- Your task
Pull the text lines out of the records below and copy them unchanged, keeping their original order. Leave out the picture markers.

- Supplied material
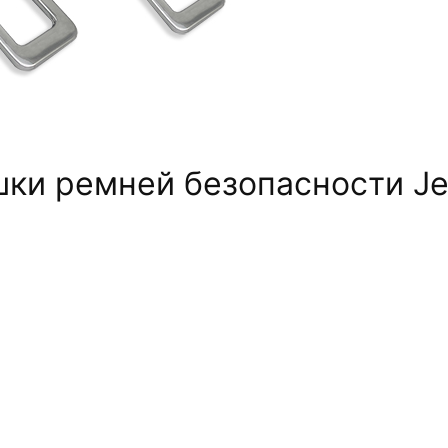
шки ремней безопасности J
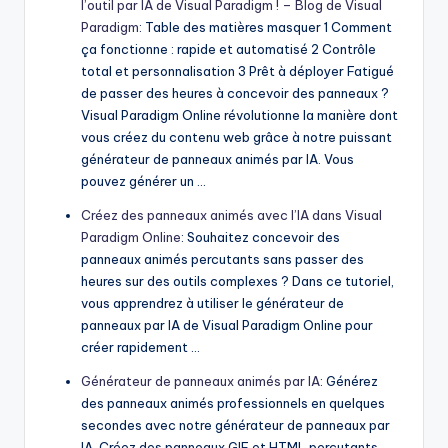
l’outil par IA de Visual Paradigm ! – Blog de Visual
Paradigm
: Table des matières masquer 1 Comment
ça fonctionne : rapide et automatisé 2 Contrôle
total et personnalisation 3 Prêt à déployer Fatigué
de passer des heures à concevoir des panneaux ?
Visual Paradigm Online révolutionne la manière dont
vous créez du contenu web grâce à notre puissant
générateur de panneaux animés par IA. Vous
pouvez générer un …
Créez des panneaux animés avec l’IA dans Visual
Paradigm Online
: Souhaitez concevoir des
panneaux animés percutants sans passer des
heures sur des outils complexes ? Dans ce tutoriel,
vous apprendrez à utiliser le générateur de
panneaux par IA de Visual Paradigm Online pour
créer rapidement …
Générateur de panneaux animés par IA
: Générez
des panneaux animés professionnels en quelques
secondes avec notre générateur de panneaux par
IA. Créez des panneaux GIF et HTML percutants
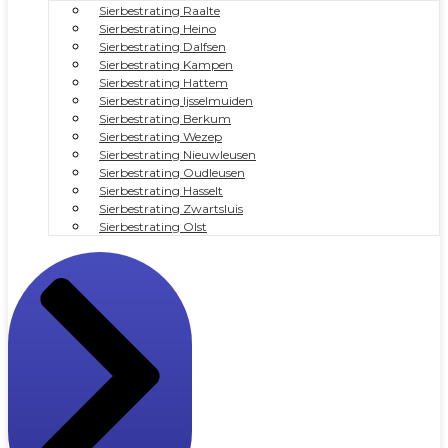
Sierbestrating Raalte
Sierbestrating Heino
Sierbestrating Dalfsen
Sierbestrating Kampen
Sierbestrating Hattem
Sierbestrating Ijsselmuiden
Sierbestrating Berkum
Sierbestrating Wezep
Sierbestrating Nieuwleusen
Sierbestrating Oudleusen
Sierbestrating Hasselt
Sierbestrating Zwartsluis
Sierbestrating Olst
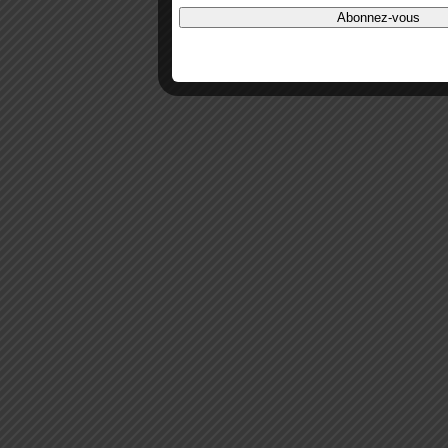
Abonnez-vous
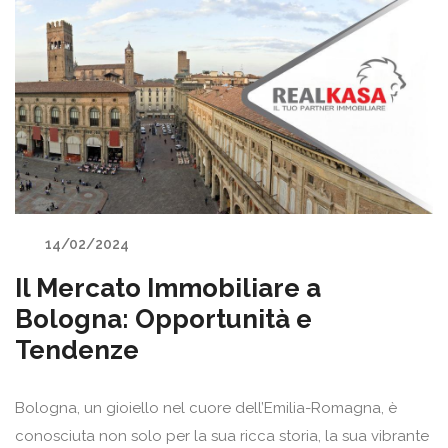
14/02/2024
Il Mercato Immobiliare a
Bologna: Opportunità e
Tendenze
Bologna, un gioiello nel cuore dell’Emilia-Romagna, è
conosciuta non solo per la sua ricca storia, la sua vibrante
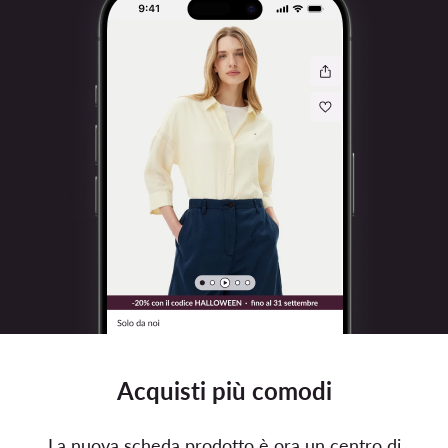
Acquisti più comodi
La nuova scheda prodotto è ora un centro di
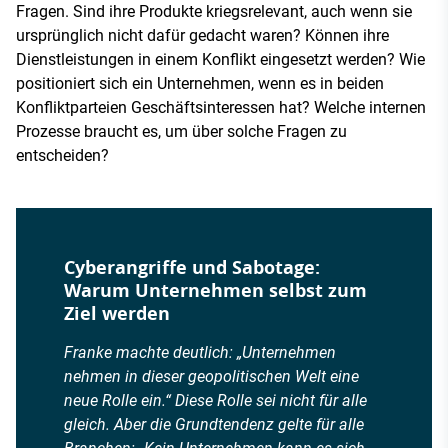
Fragen. Sind ihre Produkte kriegsrelevant, auch wenn sie
ursprünglich nicht dafür gedacht waren? Können ihre
Dienstleistungen in einem Konflikt eingesetzt werden? Wie
positioniert sich ein Unternehmen, wenn es in beiden
Konfliktparteien Geschäftsinteressen hat? Welche internen
Prozesse braucht es, um über solche Fragen zu
entscheiden?
Cyberangriffe und Sabotage:
Warum Unternehmen selbst zum
Ziel werden
Franke machte deutlich: „Unternehmen
nehmen in dieser geopolitischen Welt eine
neue Rolle ein.“ Diese Rolle sei nicht für alle
gleich. Aber die Grundtendenz gelte für alle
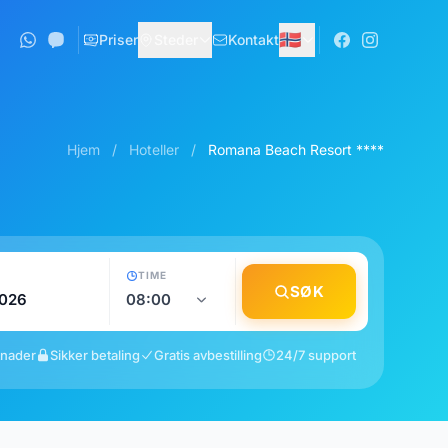
🇳🇴
Priser
Steder
Kontakt
Hjem
/
Hoteller
/
Romana Beach Resort ****
TIME
SØK
tnader
Sikker betaling
Gratis avbestilling
24/7 support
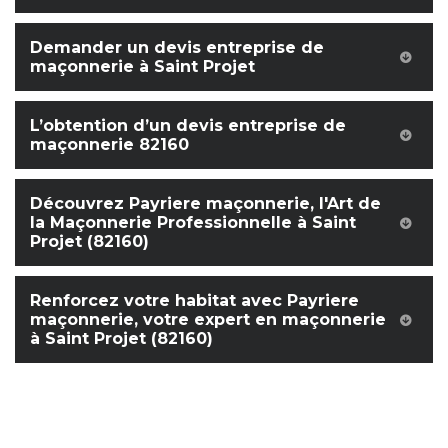
Demander un devis entreprise de
maçonnerie à Saint Projet
L’obtention d’un devis entreprise de
maçonnerie 82160
Découvrez Payriere maçonnerie, l'Art de
la Maçonnerie Professionnelle à Saint
Projet (82160)
Renforcez votre habitat avec Payriere
maçonnerie, votre expert en maçonnerie
à Saint Projet (82160)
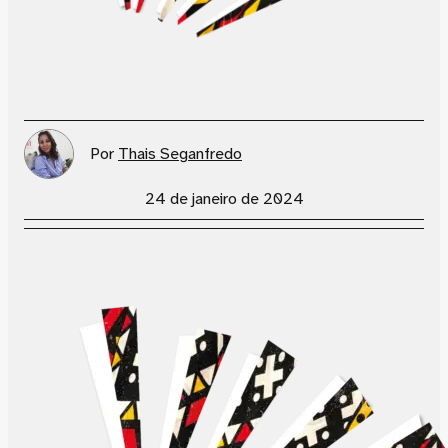
Por
Thais Seganfredo
24 de janeiro de 2024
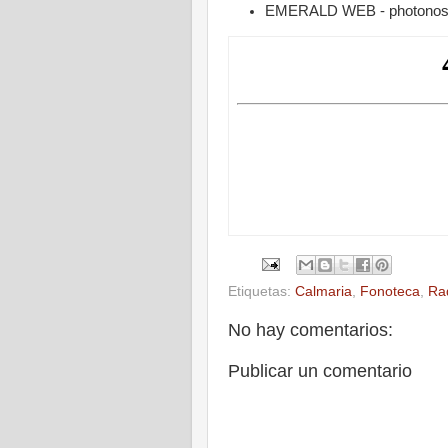
EMERALD WEB - photonos 
Etiquetas:
Calmaria
,
Fonoteca
,
Ra
No hay comentarios:
Publicar un comentario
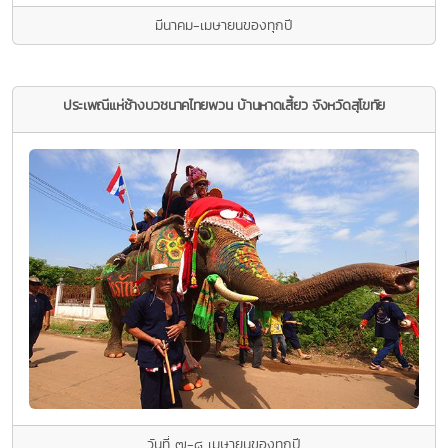
มีนาคม-เมษายนของทุกปี
ประเพณีแห่ช้างบวชนาคไทยพวน บ้านหาดเสี้ยว จังหวัดสุโขทัย
วันที่ ๗-๘ เมษายนของทุกปี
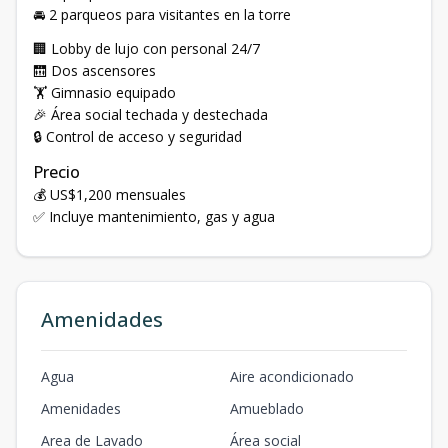
🚘 2 parqueos para visitantes en la torre
🏢 Lobby de lujo con personal 24/7
🛗 Dos ascensores
🏋️ Gimnasio equipado
🎉 Área social techada y destechada
🔒 Control de acceso y seguridad
Precio
💰 US$1,200 mensuales
✅ Incluye mantenimiento, gas y agua
Amenidades
Agua
Aire acondicionado
Amenidades
Amueblado
Area de Lavado
Área social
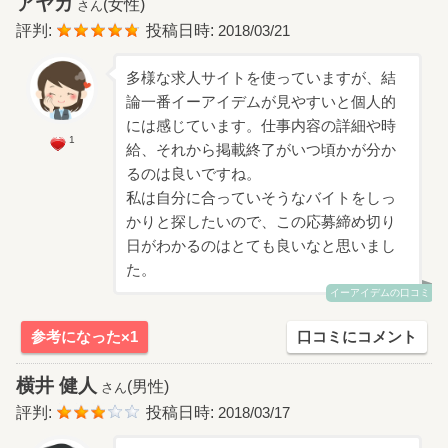
アヤカ
(女性)
さん
評判:
投稿日時:
2018/03/21
多様な求人サイトを使っていますが、結
論一番イーアイデムが見やすいと個人的
には感じています。仕事内容の詳細や時
1
給、それから掲載終了がいつ頃かが分か
るのは良いですね。
私は自分に合っていそうなバイトをしっ
かりと探したいので、この応募締め切り
日がわかるのはとても良いなと思いまし
た。
イーアイデムの口コミ
参考になった×1
口コミにコメント
横井 健人
(男性)
さん
評判:
投稿日時:
2018/03/17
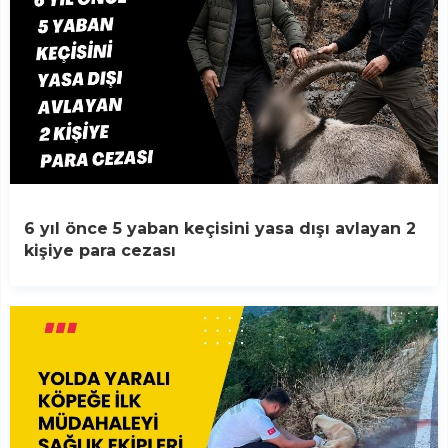
6 yıl önce 5 yaban keçisini yasa dışı avlayan 2
kişiye para cezası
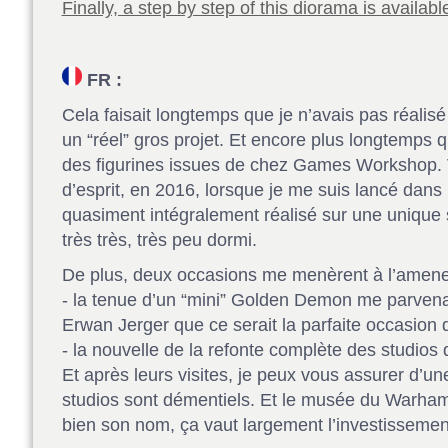
Finally, a step by step of this diorama is availab
FR :
Cela faisait longtemps que je n’avais pas réalis
un “réel” gros projet. Et encore plus longtemps q
des figurines issues de chez Games Workshop. V
d’esprit, en 2016, lorsque je me suis lancé dans 
quasiment intégralement réalisé sur une uniqu
très très, très peu dormi.
De plus, deux occasions me menèrent à l’amener
- la tenue d’un “mini” Golden Demon me parvena
Erwan Jerger que ce serait la parfaite occasion 
- la nouvelle de la refonte complète des studios 
Et après leurs visites, je peux vous assurer d’u
studios sont démentiels. Et le musée du Warha
bien son nom, ça vaut largement l’investissemen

- Output of the exercise
шки ремней безопасности J
l’outil par IA de Visual Paradigm ! – Blog de Visual
Paradigm
: Table des matières masquer 1 Comment
ça fonctionne : rapide et automatisé 2 Contrôle
total et personnalisation 3 Prêt à déployer Fatigué
de passer des heures à concevoir des panneaux ?
Visual Paradigm Online révolutionne la manière dont
vous créez du contenu web grâce à notre puissant
générateur de panneaux animés par IA. Vous
pouvez générer un …
Créez des panneaux animés avec l’IA dans Visual
Paradigm Online
: Souhaitez concevoir des
panneaux animés percutants sans passer des
heures sur des outils complexes ? Dans ce tutoriel,
vous apprendrez à utiliser le générateur de
panneaux par IA de Visual Paradigm Online pour
créer rapidement …
Générateur de panneaux animés par IA
: Générez
des panneaux animés professionnels en quelques
secondes avec notre générateur de panneaux par
IA. Créez des panneaux GIF et HTML percutants
Sierbestrating Raalte
Sierbestrating Heino
Sierbestrating Dalfsen
Sierbestrating Kampen
Sierbestrating Hattem
Sierbestrating Ijsselmuiden
Sierbestrating Berkum
Sierbestrating Wezep
Sierbestrating Nieuwleusen
Sierbestrating Oudleusen
Sierbestrating Hasselt
Sierbestrating Zwartsluis
Sierbestrating Olst
Abonnez-vous
14/02/2024
Il Mercato Immobiliare a
Bologna: Opportunità e
Tendenze
Bologna, un gioiello nel cuore dell’Emilia-Romagna, è
conosciuta non solo per la sua ricca storia, la sua vibrante
Acquisti più comodi
La nuova scheda prodotto è ora un centro di
Fragen. Sind ihre Produkte kriegsrelevant, auch wenn sie
ursprünglich nicht dafür gedacht waren? Können ihre
Dienstleistungen in einem Konflikt eingesetzt werden? Wie
positioniert sich ein Unternehmen, wenn es in beiden
Konfliktparteien Geschäftsinteressen hat? Welche internen
Prozesse braucht es, um über solche Fragen zu
entscheiden?
Cyberangriffe und Sabotage:
Warum Unternehmen selbst zum
Ziel werden
Franke machte deutlich: „Unternehmen
nehmen in dieser geopolitischen Welt eine
neue Rolle ein.“ Diese Rolle sei nicht für alle
gleich. Aber die Grundtendenz gelte für alle
🇳🇴
Priser
Steder
Kontakt
Hjem
/
Hoteller
/
Romana Beach Resort ****
TIME
SØK
tnader
Sikker betaling
Gratis avbestilling
24/7 support
Demander un devis entreprise de
maçonnerie à Saint Projet
L’obtention d’un devis entreprise de
maçonnerie 82160
Découvrez Payriere maçonnerie, l'Art de
la Maçonnerie Professionnelle à Saint
Projet (82160)
Renforcez votre habitat avec Payriere
maçonnerie, votre expert en maçonnerie
à Saint Projet (82160)
Por
Thais Seganfredo
24 de janeiro de 2024
EMERALD WEB - photonos 
Etiquetas:
Calmaria
,
Fonoteca
,
Ra
No hay comentarios:
Publicar un comentario
มีนาคม-เมษายนของทุกปี
ประเพณีแห่ช้างบวชนาคไทยพวน บ้านหาดเสี้ยว จังหวัดสุโขทัย
วันที่ ๗-๘ เมษายนของทุกปี
🚘 2 parqueos para visitantes en la torre
🏢 Lobby de lujo con personal 24/7
🛗 Dos ascensores
🏋️ Gimnasio equipado
🎉 Área social techada y destechada
🔒 Control de acceso y seguridad
Precio
💰 US$1,200 mensuales
✅ Incluye mantenimiento, gas y agua
Amenidades
Agua
Aire acondicionado
Amenidades
Amueblado
Area de Lavado
Área social
アヤカ
(女性)
さん
評判:
投稿日時:
2018/03/21
多様な求人サイトを使っていますが、結
論一番イーアイデムが見やすいと個人的
には感じています。仕事内容の詳細や時
1
給、それから掲載終了がいつ頃かが分か
るのは良いですね。
私は自分に合っていそうなバイトをしっ
かりと探したいので、この応募締め切り
日がわかるのはとても良いなと思いまし
た。
イーアイデムの口コミ
参考になった×1
口コミにコメント
横井 健人
(男性)
さん
評判:
投稿日時:
2018/03/17
6 yıl önce 5 yaban keçisini yasa dışı avlayan 2
kişiye para cezası
Finally, a step by step of this diorama is availab
FR :
Cela faisait longtemps que je n’avais pas réalis
un “réel” gros projet. Et encore plus longtemps q
des figurines issues de chez Games Workshop. V
d’esprit, en 2016, lorsque je me suis lancé dans 
quasiment intégralement réalisé sur une uniqu
très très, très peu dormi.
De plus, deux occasions me menèrent à l’amener
- la tenue d’un “mini” Golden Demon me parvena
Erwan Jerger que ce serait la parfaite occasion 
- la nouvelle de la refonte complète des studios 
Et après leurs visites, je peux vous assurer d’u
studios sont démentiels. Et le musée du Warha
bien son nom, ça vaut largement l’investissemen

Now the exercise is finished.